Tuesday, January 27, 2015

Congratulations K2!

It has been inching up on me little by little.  The first jab occurred when I was in Utah at the all staff meeting where the leadership team of my home church talked about doing 24 hours of worship before the first service in their new location.  What a cool idea!

You see, my home church is moving.  Since before I left for Honduras they have been working toward this goal.  I can remember saying to my mentor, "It doesn't matter to me where they will be.  I am going to be in Honduras."

But now that it is happening, it matters.

It snuck up on me slowly and completely out of the blue.  I didn't expect to care this much.
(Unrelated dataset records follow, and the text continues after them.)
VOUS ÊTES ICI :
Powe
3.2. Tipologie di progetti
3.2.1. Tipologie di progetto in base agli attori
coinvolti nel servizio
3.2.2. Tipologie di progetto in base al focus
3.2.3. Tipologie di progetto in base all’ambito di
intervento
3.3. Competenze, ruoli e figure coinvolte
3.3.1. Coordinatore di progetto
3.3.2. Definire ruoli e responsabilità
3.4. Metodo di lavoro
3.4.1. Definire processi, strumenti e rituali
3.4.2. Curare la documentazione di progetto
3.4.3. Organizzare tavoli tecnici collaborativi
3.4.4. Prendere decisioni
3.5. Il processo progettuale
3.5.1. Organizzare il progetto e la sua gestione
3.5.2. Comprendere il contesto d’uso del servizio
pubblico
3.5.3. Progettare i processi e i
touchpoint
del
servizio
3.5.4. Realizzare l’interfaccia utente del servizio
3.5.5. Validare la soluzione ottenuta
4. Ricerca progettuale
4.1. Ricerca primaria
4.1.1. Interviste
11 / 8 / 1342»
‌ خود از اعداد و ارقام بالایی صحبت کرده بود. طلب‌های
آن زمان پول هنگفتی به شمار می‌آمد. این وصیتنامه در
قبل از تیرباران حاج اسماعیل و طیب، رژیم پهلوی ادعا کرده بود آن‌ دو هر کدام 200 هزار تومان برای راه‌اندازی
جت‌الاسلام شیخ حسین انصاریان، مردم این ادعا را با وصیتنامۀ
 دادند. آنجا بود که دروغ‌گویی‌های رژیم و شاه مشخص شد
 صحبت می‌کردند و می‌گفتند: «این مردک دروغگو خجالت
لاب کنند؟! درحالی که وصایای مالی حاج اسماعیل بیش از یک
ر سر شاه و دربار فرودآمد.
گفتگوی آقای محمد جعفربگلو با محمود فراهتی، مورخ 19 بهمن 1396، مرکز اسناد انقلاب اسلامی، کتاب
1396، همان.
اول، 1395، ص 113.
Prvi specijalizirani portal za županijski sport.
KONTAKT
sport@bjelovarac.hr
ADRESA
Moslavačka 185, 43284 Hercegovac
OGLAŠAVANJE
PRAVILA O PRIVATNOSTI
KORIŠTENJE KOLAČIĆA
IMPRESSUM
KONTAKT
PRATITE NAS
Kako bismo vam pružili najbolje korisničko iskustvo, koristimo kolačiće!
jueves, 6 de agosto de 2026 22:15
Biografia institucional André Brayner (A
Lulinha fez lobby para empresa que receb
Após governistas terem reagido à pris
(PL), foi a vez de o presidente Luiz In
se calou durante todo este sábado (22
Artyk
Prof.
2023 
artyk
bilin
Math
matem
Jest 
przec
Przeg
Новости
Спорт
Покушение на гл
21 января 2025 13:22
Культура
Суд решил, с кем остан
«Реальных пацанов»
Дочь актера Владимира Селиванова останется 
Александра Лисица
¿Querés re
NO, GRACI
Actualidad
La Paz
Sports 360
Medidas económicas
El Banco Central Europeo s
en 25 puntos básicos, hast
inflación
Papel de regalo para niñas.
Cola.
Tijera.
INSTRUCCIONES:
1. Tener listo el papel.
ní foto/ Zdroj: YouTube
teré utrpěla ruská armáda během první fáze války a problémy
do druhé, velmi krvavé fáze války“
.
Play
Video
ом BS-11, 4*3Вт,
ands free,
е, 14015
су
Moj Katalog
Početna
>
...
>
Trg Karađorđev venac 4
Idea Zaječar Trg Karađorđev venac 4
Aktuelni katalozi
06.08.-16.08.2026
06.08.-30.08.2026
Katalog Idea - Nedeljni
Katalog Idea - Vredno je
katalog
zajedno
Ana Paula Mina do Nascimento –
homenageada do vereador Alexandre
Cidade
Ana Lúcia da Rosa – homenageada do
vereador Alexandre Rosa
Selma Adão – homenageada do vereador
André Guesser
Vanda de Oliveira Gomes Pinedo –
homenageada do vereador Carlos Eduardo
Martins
Then there were messages on Facebook.  And pictures.  The 24 hours of worship day came.  I prayed with my home church but I felt alone.  I wanted to be there to share in their experience of blessing this new church and praising God for it.

I know.  It is just a building.  The church is the people.  But, you see, many of my favorite people are all joining together right now to celebrate something very special, and I can't be there.

I am sad.

I am jealous.

I am homesick.

I am a little mad.

I am left out.  (Because of logistics.)

I am hurt that a year from now or 5 years from now, or 15 years from now I won't have these memories to share with "my people" as Honduran friends call them.
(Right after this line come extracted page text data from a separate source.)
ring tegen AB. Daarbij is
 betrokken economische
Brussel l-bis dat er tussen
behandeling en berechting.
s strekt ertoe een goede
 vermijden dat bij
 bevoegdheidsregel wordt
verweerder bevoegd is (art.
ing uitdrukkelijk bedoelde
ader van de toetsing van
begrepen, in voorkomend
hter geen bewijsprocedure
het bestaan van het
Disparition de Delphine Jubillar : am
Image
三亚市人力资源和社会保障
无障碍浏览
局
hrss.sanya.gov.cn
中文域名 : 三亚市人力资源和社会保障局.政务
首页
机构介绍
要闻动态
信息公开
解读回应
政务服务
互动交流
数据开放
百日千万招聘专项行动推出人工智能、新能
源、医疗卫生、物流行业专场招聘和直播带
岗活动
Is it that I want my cake and eat it too?  Yes.  I want to live in Honduras and be able to tele-port myself to the US for the important things.  Like this move.  Or my nephews' birthdays.  Christmas.  The 4th of July.

Am I unhappy in Honduras?  No.  Not in the slightest.  I don't want to leave here.  I don't want to live anywhere else.

But sometimes, when I least expect it, things creep up on me.  Like this week as my church is preparing to move to its awesome new building.  I miss my people.

There's a strange inner battle between wanting to know and see everything,  Then I feel sad when I see photos so I want to avoid it all - crawl under a rock and hide out from social media until all of this excitement is over.  I want to send a letter to my friends and tell them how much I wish I were there.  But it seems kind of silly.  They are all working like crazy people and I am just sitting here complaining that I can't be part of it.

So yeah.  That is where I am tonight.  My heart is aching for fellowship with "my people".  At this time of celebration I want to feel a part of it all.  I know I am a part of them (usually I am very proud to be the Honduras part of them) but tonight I feel a world apart.

So, my sisters and brothers at K2 the Church, you are in my thoughts and my prayers.  You are important to me.  This move is important to me, although I never expected it to be.  I miss you and I wish I could be there with you to support you as you are exhausted.  I want to celebrate with you all that God has done to make this amazing thing happen.

Congratulations K2!  This is the beginning of a new season.  Can't wait to see my new church building with my old church friends some day soon.

PS:  Don't worry.  I am doing well.  Just missing you.